Of course, it’s still subject to the great Achilles’ Heel of its weekly magazine source: some of these articles get dated, and fast.

For example, right now, there is a recent Sports Illustrated – cover-dated May 17 - sitting on my coffee table with Shaquille O’Neal staring at the reader with the headline “Good old Shaq: Can He Deliver a Ring to the King?”. Pretty awkward when LeBron James, Shaq and the rest of the Cleveland Cavaliers were eliminated from the National Basketball Association playoffs on May 14.

That kind of automatic obsolescence is the nature of a weekly publication schedule, but it makes for some uncomfortable reading in a book that collects those articles years later.

Chapters like Steven Cannella’s “Against the Grain” (March 25, 2002) don’t hold up well  as it explains the influence of the maple bat and how “the ball jumped off it with more zip”.

Maybe maple bats do help batters. Maybe Cannella was reporting on what he felt was a real factor in the power surge. I’m not sure. Unfortunately, the piece comes across as a ham-handed attempt at explaining the steroid-fuelled surge in home runs in the late 1990s and early 2000s.

Reading Tampa Bay Devil Rays catcher John Flaherty say that “People talk about the ball being juiced. I’ve been saying for a while now that the wood is so much better than it was when I came up,” makes me cringe because I can’t help but think that the ball and bat have nothing to do with the rise of the long ball.

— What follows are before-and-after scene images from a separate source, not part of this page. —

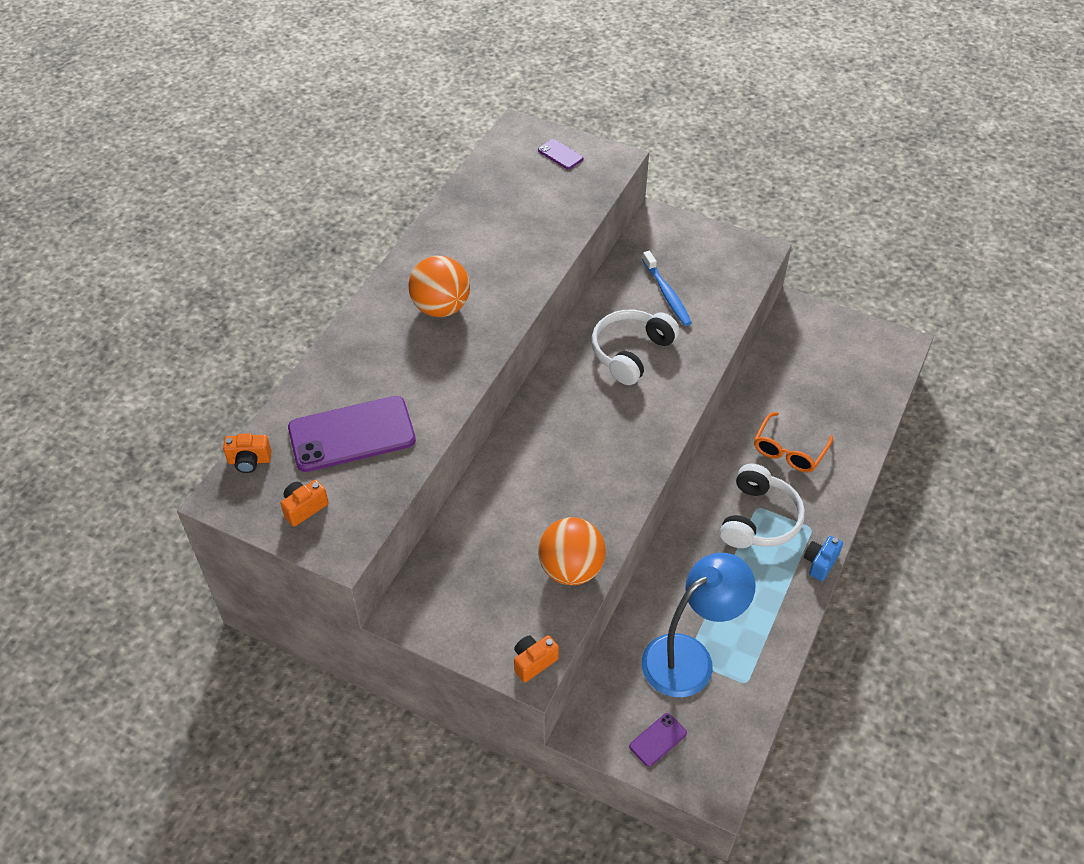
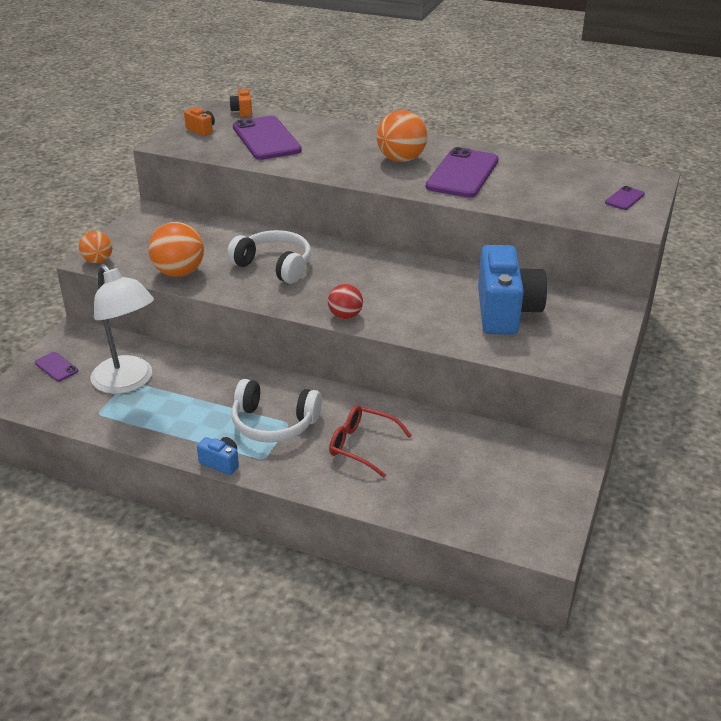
camera: 85 degrees right, 15 degrees down
orange camera [514,635,559,682] -> orange ball [79,231,112,263]
white headphones [591,310,680,385] -> white headphones moved to [227,230,311,284]
blue toothbrush [642,251,692,326] -> blue camera [478,245,547,335]
blue lamp [642,553,756,698] -> white lamp [90,264,154,394]
orange glasses [754,412,833,473] -> red glasses [329,405,412,477]
none -> red ball [328,284,363,319]
none -> purple phone [426,147,499,198]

Every time Barry Bonds is mentioned in this book awkwardness ensues.

Similarly, Tom Verducci’s “600 and Counting” (August 19, 2002) looks at the mysterious spike in Barry Bonds’ home run numbers. Verducci, one of the best writers in baseball, breaks Bonds’ career into three stages with the final level being explained away quickly:

“[I]n Stage 3 Bonds has crept closer to home plate, enabling him to pull pitches on the outside half of the plate with power rather than hitting line drives to the leftfield gap.”

Sure, Bonds probably did adjust his batting stance at different times in his career, but there’s also a lot of circumstantial evidence that suggests that he used performance enhancing drugs during that same period. The Steroid Era has left me so cynical that I can’t help but believe the latter over the former and that Verducci was naive.

Then again, that’s probably the point. After all, this is a book dedicated to the entirety of the baseball experience from 1954 to 2004. The ignorance of fans and sports journalists about steroids between the mid-1990s and mid-2000s is certainly a part of that history.

All in all, Sports Illustrated’s Great Baseball Writing is an excellent read. Just be prepared for some rather uncomfortable articles that seem ridiculous in light of the Mitchell Report and other investigations into steroid use in professional baseball. Some of the articles just do not hold up in the face of more cynical examination.